Oireachtas Joint and Select Committees

Wednesday, 6 July 2022

Committee on Budgetary Oversight

Economic Quarterly Report - Summer 2020: Economic and Social Research Institute

Dr. Conor O'Toole:

As Deputy O'Donnell mentioned, I am not going to state whether home ownership or renting is preferable, nor am I going to mention anything about an optimal tenure. I do not think that is possible to estimate. These are long-term structural changes that happen in economies. Internationally, we can see the rate of home ownership is coming down in some of the markets that traditionally had high home ownership. A broad change appears to be happening globally in some housing markets.

The research was trying to do two things, and the most important takeaway from our point of view concerns them. First, the timeframe over which we were assessing the piece of research is very long, in particular for those younger age cohorts.
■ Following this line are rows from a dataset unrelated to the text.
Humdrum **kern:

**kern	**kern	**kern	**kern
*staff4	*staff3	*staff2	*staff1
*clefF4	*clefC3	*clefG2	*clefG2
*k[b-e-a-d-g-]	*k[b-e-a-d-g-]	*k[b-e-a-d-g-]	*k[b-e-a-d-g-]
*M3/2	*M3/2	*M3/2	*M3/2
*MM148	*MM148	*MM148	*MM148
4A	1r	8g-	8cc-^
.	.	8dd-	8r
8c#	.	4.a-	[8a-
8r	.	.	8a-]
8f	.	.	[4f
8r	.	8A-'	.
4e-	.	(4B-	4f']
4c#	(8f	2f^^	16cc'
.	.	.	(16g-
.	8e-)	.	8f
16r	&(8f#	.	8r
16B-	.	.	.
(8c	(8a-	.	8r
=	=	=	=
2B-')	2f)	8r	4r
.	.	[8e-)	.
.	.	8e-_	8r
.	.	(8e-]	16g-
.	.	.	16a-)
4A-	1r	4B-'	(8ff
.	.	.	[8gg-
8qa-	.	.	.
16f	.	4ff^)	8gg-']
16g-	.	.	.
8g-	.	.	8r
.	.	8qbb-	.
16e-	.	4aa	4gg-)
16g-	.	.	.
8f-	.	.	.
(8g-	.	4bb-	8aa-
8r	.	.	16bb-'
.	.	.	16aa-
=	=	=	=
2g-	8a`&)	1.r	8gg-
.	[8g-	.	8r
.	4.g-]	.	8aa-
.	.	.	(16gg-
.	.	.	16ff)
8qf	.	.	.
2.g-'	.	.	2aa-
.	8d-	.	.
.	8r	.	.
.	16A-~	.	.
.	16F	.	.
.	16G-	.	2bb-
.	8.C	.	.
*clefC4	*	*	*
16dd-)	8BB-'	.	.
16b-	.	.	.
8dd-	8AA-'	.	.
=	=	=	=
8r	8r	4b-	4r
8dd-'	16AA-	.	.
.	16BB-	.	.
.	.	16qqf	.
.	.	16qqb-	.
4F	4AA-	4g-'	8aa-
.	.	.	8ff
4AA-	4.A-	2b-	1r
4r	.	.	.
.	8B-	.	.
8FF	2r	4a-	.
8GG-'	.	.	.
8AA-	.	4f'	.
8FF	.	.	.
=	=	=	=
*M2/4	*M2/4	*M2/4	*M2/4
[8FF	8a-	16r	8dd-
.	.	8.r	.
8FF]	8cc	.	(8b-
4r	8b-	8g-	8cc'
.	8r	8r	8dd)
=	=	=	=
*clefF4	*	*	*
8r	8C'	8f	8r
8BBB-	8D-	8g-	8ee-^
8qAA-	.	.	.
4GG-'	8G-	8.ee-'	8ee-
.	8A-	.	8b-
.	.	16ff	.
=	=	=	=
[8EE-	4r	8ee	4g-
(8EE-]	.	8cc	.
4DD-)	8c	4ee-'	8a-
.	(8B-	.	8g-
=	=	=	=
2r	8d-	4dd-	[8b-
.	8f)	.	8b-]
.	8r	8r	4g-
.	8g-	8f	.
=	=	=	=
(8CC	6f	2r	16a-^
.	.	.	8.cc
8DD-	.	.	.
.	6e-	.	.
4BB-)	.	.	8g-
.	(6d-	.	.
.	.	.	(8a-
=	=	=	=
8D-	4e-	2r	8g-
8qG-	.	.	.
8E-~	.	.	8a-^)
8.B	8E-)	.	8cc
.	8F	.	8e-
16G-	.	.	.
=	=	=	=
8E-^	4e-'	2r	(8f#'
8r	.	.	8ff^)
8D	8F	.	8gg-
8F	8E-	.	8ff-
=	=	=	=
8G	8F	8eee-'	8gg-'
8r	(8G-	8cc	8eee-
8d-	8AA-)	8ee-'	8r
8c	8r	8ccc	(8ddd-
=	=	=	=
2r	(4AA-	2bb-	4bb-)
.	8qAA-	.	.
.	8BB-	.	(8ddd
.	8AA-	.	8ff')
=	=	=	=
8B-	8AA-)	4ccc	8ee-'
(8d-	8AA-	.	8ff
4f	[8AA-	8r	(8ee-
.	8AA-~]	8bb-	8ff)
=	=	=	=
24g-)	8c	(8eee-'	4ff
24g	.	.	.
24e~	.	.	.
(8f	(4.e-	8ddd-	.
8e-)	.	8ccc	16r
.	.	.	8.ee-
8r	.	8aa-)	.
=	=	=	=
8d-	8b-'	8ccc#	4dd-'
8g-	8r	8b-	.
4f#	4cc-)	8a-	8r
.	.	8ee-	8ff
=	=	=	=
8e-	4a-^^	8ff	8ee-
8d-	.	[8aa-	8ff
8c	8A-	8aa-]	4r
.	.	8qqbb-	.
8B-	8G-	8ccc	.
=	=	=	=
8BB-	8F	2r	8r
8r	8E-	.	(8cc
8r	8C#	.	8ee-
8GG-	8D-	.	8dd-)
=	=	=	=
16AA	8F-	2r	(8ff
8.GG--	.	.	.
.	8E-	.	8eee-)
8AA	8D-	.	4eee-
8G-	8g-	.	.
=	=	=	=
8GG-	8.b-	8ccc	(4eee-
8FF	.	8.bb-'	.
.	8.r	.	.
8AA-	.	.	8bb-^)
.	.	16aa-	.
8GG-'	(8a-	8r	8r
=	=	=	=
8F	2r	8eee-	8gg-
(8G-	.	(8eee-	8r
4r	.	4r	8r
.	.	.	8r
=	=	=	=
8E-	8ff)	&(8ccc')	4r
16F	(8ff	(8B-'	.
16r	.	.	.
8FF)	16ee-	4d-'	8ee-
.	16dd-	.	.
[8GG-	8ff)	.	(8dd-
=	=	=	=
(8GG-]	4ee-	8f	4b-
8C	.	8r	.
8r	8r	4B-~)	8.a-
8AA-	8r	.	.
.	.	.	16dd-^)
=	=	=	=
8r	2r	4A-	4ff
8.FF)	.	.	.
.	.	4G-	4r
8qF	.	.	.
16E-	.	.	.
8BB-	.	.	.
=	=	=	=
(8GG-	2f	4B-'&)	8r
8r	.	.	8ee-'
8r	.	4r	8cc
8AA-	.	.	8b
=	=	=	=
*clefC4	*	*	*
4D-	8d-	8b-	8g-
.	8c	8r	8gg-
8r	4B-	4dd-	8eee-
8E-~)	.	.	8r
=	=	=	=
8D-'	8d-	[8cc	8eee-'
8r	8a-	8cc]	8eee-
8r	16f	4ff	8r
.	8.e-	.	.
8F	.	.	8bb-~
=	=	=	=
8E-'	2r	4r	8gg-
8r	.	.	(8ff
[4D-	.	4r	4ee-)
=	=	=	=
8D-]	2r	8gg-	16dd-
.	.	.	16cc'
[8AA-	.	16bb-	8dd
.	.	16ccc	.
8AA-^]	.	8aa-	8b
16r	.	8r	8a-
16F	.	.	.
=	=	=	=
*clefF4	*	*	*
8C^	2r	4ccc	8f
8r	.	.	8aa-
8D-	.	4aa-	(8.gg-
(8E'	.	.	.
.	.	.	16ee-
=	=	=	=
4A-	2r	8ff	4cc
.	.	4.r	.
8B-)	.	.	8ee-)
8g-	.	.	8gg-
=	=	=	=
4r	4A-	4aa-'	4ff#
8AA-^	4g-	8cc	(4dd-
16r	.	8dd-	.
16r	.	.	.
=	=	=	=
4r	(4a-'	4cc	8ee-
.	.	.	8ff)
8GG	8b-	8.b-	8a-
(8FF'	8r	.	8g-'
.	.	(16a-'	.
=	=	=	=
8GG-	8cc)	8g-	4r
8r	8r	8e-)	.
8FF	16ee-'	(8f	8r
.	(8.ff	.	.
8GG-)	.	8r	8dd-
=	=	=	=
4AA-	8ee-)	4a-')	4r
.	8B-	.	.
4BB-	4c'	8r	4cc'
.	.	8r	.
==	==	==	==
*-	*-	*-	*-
Therefore, there is much greater uncertainty around any of the point estimates the Deputy mentions for those particular cohorts. Therefore, there is time for policy measures, many of which I mentioned earlier, to have an impact on where the overall home ownership rate lands in the longer term. The two points are, first, that there is time for those policy measures to have an impact, like we mentioned today. Second, if we are to have a different tenure structure in the future, as we had today, we then need to factor that into our pensions provision and thinking about our pension system and how that may need to be altered or recalibrated in the future to take into consideration the degree of renters who will have a housing payment when they face that cliff of their income.